Goal of the exercise>
Where does the word "designed" show up in the records? Copy every line that has it.

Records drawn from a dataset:
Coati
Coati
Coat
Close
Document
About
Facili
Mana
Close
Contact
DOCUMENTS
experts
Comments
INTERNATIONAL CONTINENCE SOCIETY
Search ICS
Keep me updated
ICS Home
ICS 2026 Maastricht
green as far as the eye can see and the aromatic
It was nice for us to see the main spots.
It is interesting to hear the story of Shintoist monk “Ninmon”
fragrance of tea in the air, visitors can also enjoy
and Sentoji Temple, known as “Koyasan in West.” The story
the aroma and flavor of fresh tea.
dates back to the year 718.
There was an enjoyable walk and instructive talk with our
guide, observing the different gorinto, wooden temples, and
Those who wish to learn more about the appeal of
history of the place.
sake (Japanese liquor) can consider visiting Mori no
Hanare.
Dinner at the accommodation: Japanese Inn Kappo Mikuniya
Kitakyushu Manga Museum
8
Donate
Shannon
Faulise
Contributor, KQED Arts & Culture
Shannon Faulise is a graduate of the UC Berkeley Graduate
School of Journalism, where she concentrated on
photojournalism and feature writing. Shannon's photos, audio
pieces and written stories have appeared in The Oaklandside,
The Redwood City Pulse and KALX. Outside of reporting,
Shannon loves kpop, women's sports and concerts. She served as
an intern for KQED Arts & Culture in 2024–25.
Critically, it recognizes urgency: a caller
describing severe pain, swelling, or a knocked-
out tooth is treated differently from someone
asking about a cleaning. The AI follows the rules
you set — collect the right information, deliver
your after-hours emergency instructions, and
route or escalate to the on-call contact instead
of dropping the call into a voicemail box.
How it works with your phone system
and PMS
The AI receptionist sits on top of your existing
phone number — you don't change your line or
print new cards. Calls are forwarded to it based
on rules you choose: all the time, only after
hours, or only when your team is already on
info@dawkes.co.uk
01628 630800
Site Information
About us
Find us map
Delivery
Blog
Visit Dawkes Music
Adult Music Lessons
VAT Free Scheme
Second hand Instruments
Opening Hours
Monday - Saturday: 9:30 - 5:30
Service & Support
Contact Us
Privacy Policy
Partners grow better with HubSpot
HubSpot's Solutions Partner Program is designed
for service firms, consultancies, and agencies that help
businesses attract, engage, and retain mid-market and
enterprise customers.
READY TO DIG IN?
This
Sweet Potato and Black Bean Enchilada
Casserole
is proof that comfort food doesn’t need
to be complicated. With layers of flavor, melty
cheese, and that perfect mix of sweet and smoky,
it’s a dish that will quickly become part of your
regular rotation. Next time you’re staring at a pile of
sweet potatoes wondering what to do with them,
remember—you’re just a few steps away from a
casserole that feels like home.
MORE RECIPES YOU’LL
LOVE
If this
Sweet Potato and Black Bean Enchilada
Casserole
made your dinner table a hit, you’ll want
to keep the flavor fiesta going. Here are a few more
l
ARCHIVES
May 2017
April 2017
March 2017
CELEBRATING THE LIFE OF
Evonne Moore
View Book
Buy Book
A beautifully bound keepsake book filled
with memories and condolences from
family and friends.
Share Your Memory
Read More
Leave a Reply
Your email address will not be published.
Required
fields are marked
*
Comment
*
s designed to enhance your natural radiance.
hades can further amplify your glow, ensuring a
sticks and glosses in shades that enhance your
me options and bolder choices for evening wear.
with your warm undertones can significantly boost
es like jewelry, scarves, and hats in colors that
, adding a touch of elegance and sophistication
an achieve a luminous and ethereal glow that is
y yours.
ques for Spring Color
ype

Task answer>
HubSpot's Solutions Partner Program is designed
s designed to enhance your natural radiance.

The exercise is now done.